● **What to produce**
Count every line in the data that contains the word "throw", then report that number alone.

Data excerpts:
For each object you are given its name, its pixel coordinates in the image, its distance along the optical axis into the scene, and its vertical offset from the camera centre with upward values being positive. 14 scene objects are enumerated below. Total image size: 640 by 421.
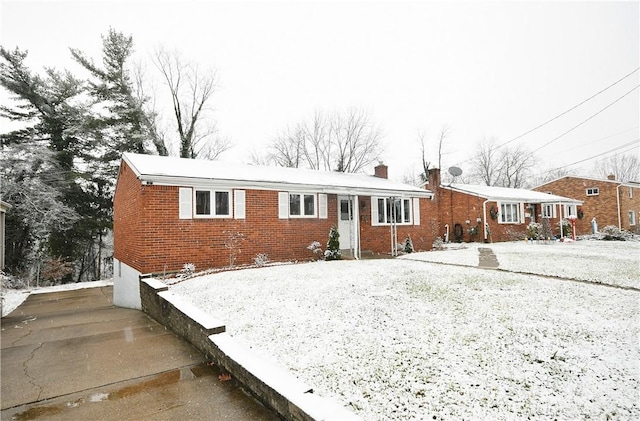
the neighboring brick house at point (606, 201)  27.72 +1.57
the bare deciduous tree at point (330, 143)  33.97 +9.12
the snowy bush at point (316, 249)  12.72 -0.94
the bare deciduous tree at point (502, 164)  44.34 +8.20
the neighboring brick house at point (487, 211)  21.73 +0.76
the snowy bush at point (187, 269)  9.88 -1.28
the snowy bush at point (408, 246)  14.76 -1.06
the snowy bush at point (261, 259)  11.27 -1.17
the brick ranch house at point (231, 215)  9.88 +0.45
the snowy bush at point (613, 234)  21.02 -1.06
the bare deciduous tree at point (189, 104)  26.55 +10.88
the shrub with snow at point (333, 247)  12.26 -0.85
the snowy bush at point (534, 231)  19.84 -0.65
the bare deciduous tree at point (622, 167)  50.25 +8.64
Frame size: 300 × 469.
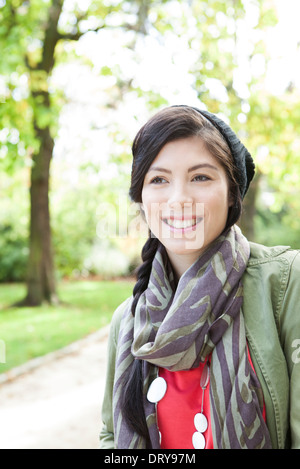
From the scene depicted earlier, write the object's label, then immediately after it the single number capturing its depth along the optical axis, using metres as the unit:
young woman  1.40
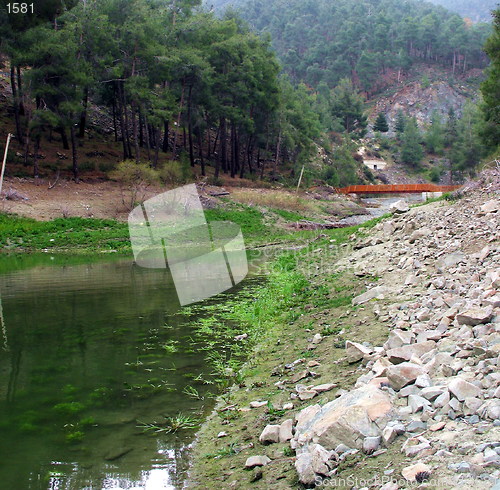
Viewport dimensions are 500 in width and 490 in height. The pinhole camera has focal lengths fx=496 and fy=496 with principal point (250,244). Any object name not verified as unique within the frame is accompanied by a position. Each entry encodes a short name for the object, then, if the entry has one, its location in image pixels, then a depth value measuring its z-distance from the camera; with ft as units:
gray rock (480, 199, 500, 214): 42.06
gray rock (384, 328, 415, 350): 20.74
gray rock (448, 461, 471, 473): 11.33
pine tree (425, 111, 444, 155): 362.00
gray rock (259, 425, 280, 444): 16.47
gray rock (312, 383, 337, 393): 19.22
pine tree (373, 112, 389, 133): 388.98
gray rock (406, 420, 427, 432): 13.75
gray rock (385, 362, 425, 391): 16.22
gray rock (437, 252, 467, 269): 33.13
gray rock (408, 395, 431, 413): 14.54
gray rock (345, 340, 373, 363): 21.52
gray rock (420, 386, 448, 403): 14.84
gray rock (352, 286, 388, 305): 32.58
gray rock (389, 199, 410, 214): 64.06
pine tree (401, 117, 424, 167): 346.54
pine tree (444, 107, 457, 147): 342.23
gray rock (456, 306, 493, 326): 19.40
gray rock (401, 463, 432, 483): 11.57
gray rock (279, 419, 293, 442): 16.16
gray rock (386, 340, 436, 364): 18.76
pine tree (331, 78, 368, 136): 341.64
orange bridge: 194.80
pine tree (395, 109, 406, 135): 387.14
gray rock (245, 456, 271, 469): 15.23
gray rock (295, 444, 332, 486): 13.30
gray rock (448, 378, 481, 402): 14.21
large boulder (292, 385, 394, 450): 13.97
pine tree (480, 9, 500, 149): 114.11
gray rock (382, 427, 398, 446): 13.48
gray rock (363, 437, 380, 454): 13.41
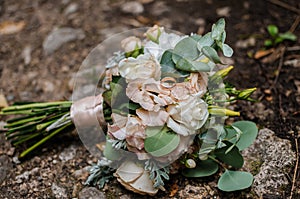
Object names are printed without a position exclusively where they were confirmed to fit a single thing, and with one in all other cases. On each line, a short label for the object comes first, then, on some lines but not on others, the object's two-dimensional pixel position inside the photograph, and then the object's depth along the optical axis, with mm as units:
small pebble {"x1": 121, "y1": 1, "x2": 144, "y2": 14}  1381
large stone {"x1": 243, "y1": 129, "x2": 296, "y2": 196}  1015
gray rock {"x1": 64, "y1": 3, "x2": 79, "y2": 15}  1397
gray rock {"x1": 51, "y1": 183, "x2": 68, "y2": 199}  1042
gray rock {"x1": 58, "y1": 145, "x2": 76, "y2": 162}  1105
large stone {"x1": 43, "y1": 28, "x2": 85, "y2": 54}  1323
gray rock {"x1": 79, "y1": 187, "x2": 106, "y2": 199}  1030
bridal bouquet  958
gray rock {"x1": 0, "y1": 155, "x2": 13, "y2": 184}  1085
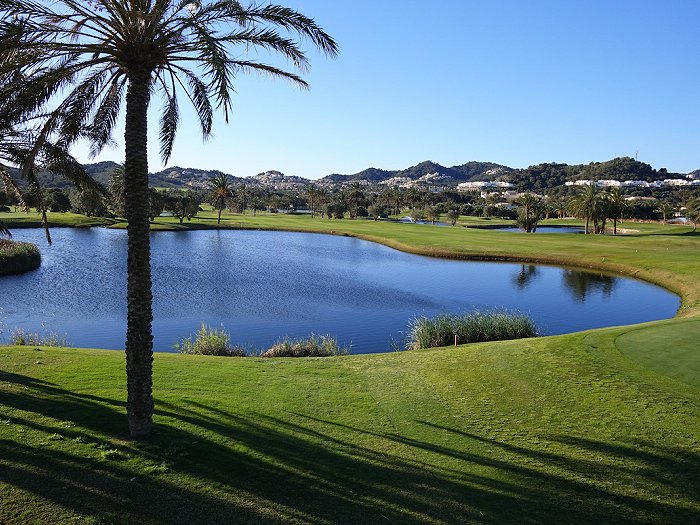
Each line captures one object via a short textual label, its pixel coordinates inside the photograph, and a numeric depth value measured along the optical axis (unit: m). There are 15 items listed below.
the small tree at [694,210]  90.00
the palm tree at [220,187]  109.88
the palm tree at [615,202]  95.00
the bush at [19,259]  45.22
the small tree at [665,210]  127.25
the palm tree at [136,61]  9.28
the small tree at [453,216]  127.69
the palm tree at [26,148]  10.52
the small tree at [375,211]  148.00
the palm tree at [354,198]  158.25
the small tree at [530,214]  100.81
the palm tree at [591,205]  94.31
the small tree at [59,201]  100.33
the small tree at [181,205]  105.31
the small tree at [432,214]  136.77
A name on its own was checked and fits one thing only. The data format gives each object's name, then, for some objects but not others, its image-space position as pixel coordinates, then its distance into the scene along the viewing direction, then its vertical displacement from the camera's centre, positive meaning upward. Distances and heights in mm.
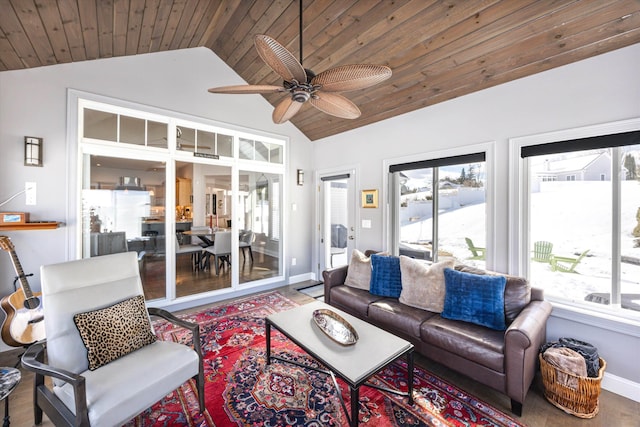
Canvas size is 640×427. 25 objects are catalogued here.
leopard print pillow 1689 -808
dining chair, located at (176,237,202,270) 3814 -569
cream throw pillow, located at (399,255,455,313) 2586 -731
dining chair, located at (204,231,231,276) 4195 -573
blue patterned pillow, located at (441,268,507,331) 2229 -760
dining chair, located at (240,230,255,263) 4422 -473
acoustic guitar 2281 -914
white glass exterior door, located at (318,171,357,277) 4520 -157
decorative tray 1966 -922
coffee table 1593 -953
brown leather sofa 1830 -1011
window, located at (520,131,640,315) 2158 -53
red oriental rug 1793 -1407
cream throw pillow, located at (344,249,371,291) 3258 -744
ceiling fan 1627 +946
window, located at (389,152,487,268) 3055 +76
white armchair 1426 -900
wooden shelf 2434 -122
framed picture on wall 3996 +234
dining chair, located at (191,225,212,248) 3977 -273
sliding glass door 3193 +204
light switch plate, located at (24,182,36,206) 2717 +211
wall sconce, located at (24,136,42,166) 2678 +643
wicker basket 1802 -1266
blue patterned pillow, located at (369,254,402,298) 2996 -741
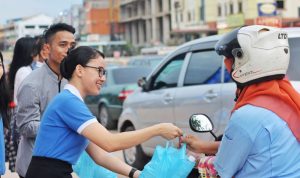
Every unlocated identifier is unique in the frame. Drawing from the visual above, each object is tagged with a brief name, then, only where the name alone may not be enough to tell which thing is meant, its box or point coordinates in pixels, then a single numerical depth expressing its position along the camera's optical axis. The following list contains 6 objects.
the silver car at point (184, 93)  6.32
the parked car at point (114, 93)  14.02
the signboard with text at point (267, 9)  52.99
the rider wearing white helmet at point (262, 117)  2.44
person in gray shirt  4.04
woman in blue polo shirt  2.98
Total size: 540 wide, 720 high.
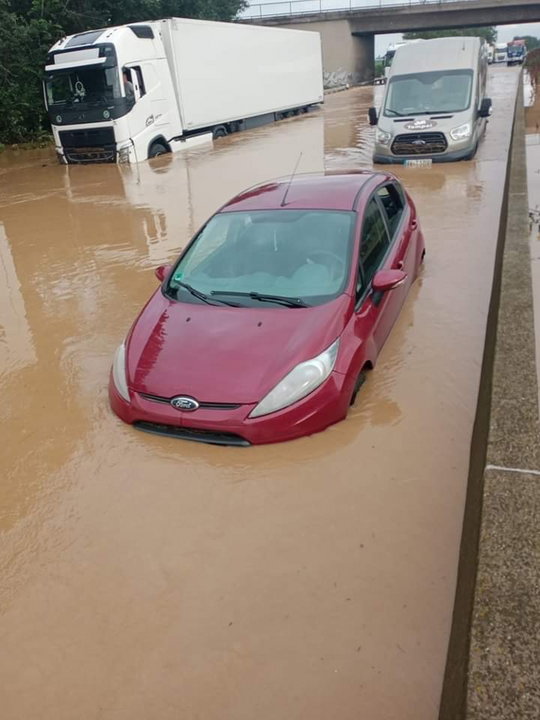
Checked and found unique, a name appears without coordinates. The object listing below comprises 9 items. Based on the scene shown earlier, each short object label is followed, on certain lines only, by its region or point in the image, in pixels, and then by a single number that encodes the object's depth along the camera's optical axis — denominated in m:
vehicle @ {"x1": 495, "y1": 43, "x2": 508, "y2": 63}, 65.25
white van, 13.91
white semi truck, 17.06
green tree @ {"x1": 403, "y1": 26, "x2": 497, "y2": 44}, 86.91
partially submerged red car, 4.18
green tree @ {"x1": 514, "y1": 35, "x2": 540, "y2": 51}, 125.88
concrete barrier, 2.12
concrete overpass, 47.00
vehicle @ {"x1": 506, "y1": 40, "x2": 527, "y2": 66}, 61.00
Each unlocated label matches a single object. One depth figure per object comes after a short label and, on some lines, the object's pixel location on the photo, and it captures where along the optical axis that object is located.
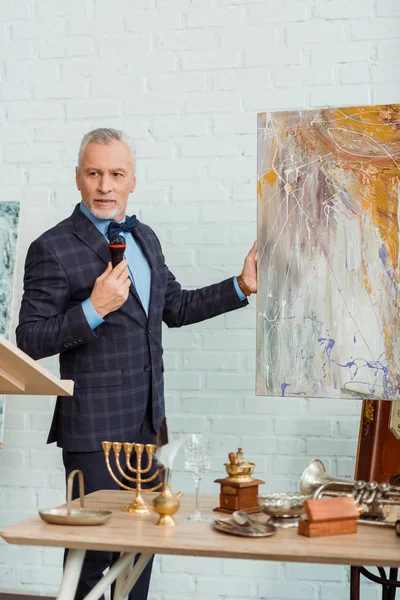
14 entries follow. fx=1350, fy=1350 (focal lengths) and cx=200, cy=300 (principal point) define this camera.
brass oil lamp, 2.86
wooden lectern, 2.71
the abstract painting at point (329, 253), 3.50
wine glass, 2.95
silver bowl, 2.85
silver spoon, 2.80
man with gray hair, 3.50
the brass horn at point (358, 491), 2.92
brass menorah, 2.99
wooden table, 2.66
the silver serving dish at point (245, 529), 2.76
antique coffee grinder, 2.97
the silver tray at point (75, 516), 2.84
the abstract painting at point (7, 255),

● **Exercise result**
2